* [WHAT IS REQUIRED]: Here is the task for the records below: repeat exactly the lines from the one with "slice; slice 58" to the one with "slice (semi-automatic segmentation, software-assisted", both included, and nothing else.

* [DATA PROVIDED]:
=== Begin Enclosure ===

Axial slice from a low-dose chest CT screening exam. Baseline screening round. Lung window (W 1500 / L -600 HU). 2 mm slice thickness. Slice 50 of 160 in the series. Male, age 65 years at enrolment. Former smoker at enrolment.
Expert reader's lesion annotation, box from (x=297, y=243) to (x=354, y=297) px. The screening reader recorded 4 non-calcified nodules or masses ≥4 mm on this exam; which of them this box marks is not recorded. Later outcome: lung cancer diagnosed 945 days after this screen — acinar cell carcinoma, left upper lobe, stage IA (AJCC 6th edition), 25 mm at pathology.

=== End Enclosure ===
=== Begin Enclosure ===

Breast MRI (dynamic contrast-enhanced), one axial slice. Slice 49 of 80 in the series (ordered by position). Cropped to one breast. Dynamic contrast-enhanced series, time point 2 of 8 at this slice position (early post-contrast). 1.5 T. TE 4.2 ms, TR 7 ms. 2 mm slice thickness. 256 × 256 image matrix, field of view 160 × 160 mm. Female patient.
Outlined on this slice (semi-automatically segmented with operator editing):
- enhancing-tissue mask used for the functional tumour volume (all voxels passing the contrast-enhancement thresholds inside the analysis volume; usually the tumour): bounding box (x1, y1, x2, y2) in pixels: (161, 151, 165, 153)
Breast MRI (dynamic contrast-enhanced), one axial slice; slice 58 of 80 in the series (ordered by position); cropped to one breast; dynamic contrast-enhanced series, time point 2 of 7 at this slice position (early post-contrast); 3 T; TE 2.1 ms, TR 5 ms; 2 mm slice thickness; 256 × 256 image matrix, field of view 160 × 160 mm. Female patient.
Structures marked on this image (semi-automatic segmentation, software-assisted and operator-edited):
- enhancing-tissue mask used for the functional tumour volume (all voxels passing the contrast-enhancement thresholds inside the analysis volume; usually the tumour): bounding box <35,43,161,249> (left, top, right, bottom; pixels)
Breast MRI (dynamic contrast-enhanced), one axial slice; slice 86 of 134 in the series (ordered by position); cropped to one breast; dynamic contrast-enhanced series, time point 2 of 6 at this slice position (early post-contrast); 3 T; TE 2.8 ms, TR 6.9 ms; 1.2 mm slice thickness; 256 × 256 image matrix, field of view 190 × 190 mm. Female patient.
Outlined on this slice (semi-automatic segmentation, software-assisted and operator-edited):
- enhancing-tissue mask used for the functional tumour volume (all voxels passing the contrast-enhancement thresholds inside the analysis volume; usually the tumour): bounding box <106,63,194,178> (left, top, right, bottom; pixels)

=== End Enclosure ===

* [RESULT]:
Breast MRI (dynamic contrast-enhanced), one axial slice; slice 58 of 80 in the series (ordered by position); cropped to one breast; dynamic contrast-enhanced series, time point 2 of 7 at this slice position (early post-contrast); 3 T; TE 2.1 ms, TR 5 ms; 2 mm slice thickness; 256 × 256 image matrix, field of view 160 × 160 mm. Female patient.
Structures marked on this image (semi-automatic segmentation, software-assisted and operator-edited):
- enhancing-tissue mask used for the functional tumour volume (all voxels passing the contrast-enhancement thresholds inside the analysis volume; usually the tumour): bounding box <35,43,161,249> (left, top, right, bottom; pixels)
Breast MRI (dynamic contrast-enhanced), one axial slice; slice 86 of 134 in the series (ordered by position); cropped to one breast; dynamic contrast-enhanced series, time point 2 of 6 at this slice position (early post-contrast); 3 T; TE 2.8 ms, TR 6.9 ms; 1.2 mm slice thickness; 256 × 256 image matrix, field of view 190 × 190 mm. Female patient.
Outlined on this slice (semi-automatic segmentation, software-assisted and operator-edited):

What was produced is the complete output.